::: Dataset excerpts
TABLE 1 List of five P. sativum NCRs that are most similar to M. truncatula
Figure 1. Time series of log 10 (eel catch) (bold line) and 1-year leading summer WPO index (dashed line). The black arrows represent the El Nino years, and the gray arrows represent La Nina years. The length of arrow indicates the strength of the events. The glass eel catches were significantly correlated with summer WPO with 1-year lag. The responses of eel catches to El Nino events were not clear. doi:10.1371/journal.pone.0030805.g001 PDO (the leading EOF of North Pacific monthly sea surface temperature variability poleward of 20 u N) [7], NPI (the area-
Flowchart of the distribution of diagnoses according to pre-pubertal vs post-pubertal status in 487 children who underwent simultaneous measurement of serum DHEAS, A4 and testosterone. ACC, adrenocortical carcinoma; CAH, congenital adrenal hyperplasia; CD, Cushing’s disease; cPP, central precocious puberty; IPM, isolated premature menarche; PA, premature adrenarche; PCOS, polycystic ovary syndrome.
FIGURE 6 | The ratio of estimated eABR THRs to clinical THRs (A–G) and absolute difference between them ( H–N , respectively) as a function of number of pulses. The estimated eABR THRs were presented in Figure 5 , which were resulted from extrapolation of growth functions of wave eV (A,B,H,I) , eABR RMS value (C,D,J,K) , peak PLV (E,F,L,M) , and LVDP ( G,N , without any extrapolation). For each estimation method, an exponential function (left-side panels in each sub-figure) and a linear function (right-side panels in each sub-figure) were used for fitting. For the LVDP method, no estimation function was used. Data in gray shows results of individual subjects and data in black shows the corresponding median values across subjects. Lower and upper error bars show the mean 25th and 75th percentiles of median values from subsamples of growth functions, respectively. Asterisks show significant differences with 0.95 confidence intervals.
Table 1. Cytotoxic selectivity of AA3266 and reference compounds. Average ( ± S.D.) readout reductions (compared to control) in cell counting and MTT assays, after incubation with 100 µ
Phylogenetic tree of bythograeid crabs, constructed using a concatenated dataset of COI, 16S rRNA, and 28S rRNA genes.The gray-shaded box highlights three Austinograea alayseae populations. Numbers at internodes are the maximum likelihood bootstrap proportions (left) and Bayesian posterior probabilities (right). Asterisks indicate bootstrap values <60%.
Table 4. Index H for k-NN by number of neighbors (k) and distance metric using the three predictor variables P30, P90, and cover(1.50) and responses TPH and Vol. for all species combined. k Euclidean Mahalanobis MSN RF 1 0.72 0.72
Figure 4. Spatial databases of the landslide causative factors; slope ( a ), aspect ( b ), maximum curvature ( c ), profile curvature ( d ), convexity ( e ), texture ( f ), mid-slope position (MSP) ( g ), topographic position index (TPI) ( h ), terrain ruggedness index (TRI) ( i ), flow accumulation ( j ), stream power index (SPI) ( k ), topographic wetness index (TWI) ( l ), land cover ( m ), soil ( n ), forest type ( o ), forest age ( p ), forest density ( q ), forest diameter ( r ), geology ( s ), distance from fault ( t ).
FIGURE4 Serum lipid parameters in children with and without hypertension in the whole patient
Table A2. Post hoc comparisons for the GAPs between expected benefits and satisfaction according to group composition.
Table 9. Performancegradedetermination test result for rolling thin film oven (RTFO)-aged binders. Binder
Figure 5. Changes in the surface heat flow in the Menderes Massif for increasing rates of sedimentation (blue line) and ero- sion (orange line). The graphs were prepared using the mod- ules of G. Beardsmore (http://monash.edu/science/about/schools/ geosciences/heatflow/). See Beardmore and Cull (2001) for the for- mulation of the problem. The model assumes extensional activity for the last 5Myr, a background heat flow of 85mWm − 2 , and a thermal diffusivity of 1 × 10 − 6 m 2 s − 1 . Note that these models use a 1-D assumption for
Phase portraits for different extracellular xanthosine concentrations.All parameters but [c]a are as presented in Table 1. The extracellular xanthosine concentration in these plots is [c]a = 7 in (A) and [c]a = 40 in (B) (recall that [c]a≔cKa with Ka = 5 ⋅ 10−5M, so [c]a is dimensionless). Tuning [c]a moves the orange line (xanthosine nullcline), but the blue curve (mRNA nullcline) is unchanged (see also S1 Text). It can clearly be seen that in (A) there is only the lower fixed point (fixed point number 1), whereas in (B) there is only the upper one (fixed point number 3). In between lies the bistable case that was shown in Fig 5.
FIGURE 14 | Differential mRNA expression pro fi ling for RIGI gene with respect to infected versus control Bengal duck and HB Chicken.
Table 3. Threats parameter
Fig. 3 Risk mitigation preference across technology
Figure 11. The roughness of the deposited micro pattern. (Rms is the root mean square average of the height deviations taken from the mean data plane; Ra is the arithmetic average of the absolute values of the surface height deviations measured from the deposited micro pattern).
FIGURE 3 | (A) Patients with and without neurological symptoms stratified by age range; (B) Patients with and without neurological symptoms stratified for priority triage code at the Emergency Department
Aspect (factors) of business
::::::
● Action item:
Take the line above containing "Table 4. Index", the line containing "Figure 5. Changes", and all lines in between, and copy them exactly without anything else.

● Your solution:
Table 4. Index H for k-NN by number of neighbors (k) and distance metric using the three predictor variables P30, P90, and cover(1.50) and responses TPH and Vol. for all species combined. k Euclidean Mahalanobis MSN RF 1 0.72 0.72
Figure 4. Spatial databases of the landslide causative factors; slope ( a ), aspect ( b ), maximum curvature ( c ), profile curvature ( d ), convexity ( e ), texture ( f ), mid-slope position (MSP) ( g ), topographic position index (TPI) ( h ), terrain ruggedness index (TRI) ( i ), flow accumulation ( j ), stream power index (SPI) ( k ), topographic wetness index (TWI) ( l ), land cover ( m ), soil ( n ), forest type ( o ), forest age ( p ), forest density ( q ), forest diameter ( r ), geology ( s ), distance from fault ( t ).
FIGURE4 Serum lipid parameters in children with and without hypertension in the whole patient
Table A2. Post hoc comparisons for the GAPs between expected benefits and satisfaction according to group composition.
Table 9. Performancegradedetermination test result for rolling thin film oven (RTFO)-aged binders. Binder
Figure 5. Changes in the surface heat flow in the Menderes Massif for increasing rates of sedimentation (blue line) and ero- sion (orange line). The graphs were prepared using the mod- ules of G. Beardsmore (http://monash.edu/science/about/schools/ geosciences/heatflow/). See Beardmore and Cull (2001) for the for- mulation of the problem. The model assumes extensional activity for the last 5Myr, a background heat flow of 85mWm − 2 , and a thermal diffusivity of 1 × 10 − 6 m 2 s − 1 . Note that these models use a 1-D assumption for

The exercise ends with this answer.